Feb 112014

Without much public comment, the Groton-Dunstable Regional School Committee has quietly assigned some homework, sort of a reading assignment, to its constituents.

The district’s fiscal year 2015 budget, expected to include a large deficit because of accounting errors in the 2013 and 2014 budgets, was just made available to the public on February 9, when the 62 page draft document was posted on the district’s web site.

Why is it “homework?” A pop quiz — a public hearing — is set for this Wednesday, February 12 on the multi-million dollar document. If you don’t read the budget, you probably won’t be prepared for the hearing. The budget hearing is the only public forum scheduled before the School Committee needs to adopt the budget on March 5 and inform the town treasurers of Groton and Dunstable that the budget is ready for the voters. Groton Spring Town Meeting should vote on the budget on April 28; Dunstable’s Spring Town Meeting is on May 12.

Because of an expected larger-than-usual crowd, the location is the Middle School Performing Arts Center on Main Street. The School Committee will present the budget during its 7:00 p.m. meeting. The public hearing on the budget begins at 7:30 p.m. and will run until 9 p.m.

“The need for additional revenues appears more dramatic due to level funding and poor budget planning for FY13 & 14. The FY15 operating budget need is not dramatically greater than the actual educational spending for FY14,” School Committee Chair Alison Manugian said.

The February 12th meeting is intended to engage the community about the ongoing budget crisis and increase the understanding of what the School Districts costs are before making significant budget cuts, according to Manugian. The committee is looking for feedback on priorities before the committee it makes tough decision about what programs to eliminate in its effort to close an estimated $2.5 million budget gap for 2015.

The School Committee has also published a Q&A document listing potential budget-cutting ideas that committee members have received and replies to the ideas.

Also on February 9, committee member John Giger posted a supplementary document he created, GDRSD 2009 2013 Year End Budget Analysis with Line Item Variances, showing his analysis of line items from previous year’s budgets that were more than $10,000 over or under the budget estimate.

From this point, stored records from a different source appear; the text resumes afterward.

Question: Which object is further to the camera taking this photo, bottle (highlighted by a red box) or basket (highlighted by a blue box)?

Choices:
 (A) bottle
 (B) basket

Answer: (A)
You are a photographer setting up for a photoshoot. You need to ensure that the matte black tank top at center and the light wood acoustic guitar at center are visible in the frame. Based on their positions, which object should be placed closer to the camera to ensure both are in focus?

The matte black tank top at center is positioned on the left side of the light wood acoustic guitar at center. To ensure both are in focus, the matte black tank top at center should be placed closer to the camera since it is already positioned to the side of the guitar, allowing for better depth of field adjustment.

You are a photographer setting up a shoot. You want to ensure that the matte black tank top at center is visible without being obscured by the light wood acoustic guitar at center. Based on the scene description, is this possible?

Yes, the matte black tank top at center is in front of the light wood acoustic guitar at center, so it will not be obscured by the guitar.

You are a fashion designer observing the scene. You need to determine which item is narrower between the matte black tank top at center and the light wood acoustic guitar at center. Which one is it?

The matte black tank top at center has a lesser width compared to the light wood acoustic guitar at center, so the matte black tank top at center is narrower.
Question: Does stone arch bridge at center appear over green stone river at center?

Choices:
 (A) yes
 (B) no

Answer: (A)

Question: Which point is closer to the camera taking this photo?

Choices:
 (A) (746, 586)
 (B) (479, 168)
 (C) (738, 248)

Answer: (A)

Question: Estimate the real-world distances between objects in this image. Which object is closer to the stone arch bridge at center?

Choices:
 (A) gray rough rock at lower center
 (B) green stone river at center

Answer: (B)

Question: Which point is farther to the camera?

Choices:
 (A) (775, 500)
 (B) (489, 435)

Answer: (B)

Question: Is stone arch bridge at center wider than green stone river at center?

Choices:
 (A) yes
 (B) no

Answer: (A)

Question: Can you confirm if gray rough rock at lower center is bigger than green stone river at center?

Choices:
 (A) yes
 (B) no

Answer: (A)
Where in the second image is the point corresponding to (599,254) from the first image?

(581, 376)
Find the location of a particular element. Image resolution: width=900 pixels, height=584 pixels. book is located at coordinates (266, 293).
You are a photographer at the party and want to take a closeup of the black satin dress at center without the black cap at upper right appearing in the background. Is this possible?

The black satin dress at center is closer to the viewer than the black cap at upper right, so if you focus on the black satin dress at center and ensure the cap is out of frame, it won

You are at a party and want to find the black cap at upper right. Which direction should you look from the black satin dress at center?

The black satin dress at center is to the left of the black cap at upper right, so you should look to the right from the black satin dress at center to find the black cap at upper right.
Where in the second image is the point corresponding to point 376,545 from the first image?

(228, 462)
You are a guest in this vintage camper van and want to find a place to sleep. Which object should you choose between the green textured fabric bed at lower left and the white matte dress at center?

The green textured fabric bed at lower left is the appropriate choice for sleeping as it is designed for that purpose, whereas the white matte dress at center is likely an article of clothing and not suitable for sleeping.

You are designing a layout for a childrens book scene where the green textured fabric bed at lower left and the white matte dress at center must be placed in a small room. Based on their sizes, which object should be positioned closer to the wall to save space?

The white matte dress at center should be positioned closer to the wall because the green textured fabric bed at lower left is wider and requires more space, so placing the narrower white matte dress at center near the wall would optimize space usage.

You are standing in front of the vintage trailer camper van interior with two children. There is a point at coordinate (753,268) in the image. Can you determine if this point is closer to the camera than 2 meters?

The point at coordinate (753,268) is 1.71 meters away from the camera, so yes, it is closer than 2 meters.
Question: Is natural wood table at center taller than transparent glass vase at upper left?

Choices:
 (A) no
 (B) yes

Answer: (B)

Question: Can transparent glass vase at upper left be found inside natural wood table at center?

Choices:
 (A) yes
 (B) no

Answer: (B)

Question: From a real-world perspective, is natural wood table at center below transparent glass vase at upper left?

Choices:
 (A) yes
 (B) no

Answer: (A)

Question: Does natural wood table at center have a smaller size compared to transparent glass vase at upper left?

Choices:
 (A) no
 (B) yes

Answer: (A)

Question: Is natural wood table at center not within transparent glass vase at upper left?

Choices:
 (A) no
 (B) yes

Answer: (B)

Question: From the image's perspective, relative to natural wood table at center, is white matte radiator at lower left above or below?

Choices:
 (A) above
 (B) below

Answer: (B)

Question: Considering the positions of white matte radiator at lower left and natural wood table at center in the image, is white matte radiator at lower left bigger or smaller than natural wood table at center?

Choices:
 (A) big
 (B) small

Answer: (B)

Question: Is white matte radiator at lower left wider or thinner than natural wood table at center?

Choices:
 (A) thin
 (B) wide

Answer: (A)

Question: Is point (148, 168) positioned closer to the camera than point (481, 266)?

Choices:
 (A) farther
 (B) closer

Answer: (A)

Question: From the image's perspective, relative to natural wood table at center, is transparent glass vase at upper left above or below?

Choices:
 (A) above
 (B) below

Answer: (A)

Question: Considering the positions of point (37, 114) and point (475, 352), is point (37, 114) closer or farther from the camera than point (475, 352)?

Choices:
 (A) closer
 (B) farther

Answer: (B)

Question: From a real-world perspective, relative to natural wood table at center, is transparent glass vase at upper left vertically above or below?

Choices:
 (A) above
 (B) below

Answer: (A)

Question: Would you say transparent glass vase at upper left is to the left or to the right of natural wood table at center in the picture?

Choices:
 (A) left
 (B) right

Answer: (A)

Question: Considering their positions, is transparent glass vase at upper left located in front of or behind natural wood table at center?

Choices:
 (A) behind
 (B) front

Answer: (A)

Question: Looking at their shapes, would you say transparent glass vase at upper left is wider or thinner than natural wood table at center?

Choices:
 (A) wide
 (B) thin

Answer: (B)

Manugian declined to comment on specifics in either document, explaining that a “Budget document that’s been placed online is a courtesy copy for review before the meeting Wednesday night.” She encouraged community members to bring questions to the public hearing with the expectations that some, but not all, answers will be forthcoming Wednesday night.

“There will likely be some questions that are taken and not answered on the spot,” she noted. “It’s important that the answers are clear and accurate and I prefer we take a day or two to ensure that if need be. It’s great to hear from individuals what they value and want to preserve.”

The committee is also avoiding listing possible cuts that may be made to bring down the $2.5 million deficit — she confirmed those items are not specified anywhere just yet, because the committee wants community feedback at the public meetings. “Unfortunately there’s nothing left that can readily be cut,” she said. “Ultimately without an increase on the revenue side we’re left to make the least damaging programmatic changes we can.”

Manugian reiterated that Wednesday’s hearing will not present “detailed information on possible programmatic changes and resultant savings. This will come to the school committee in coming days at a workshop setting. Direction as to priority of cuts will come from the school committee level with input from the communities.”

A quick glance at the 2015 budget document shows that some expenses are easier to see than others. Athletics costs are not listed, beyond the high school Athletic Director’s salary. Special Education costs are also distributed among building budgets.

The budget notes that class sizes vary significantly between Florence Roche Elementary in Groton and Swallow Union Elementary in Dunstable. All but two classes at Swallow Union have fewer than 20 students while all but one class at Florence Roche has more than 20. In many cases and grades there is not a large discrepancy, but the average third grade class size at Florence Roche is 25.2 while at Swallow Union it is 17.3.

Incoming Superintendent Dr. Kristan Rodriguez is expected to attend as an observer.

In related news, the school district now expects to get its independent forensic audit results back in mid-February and plans to release the results to the public shortly after they are received.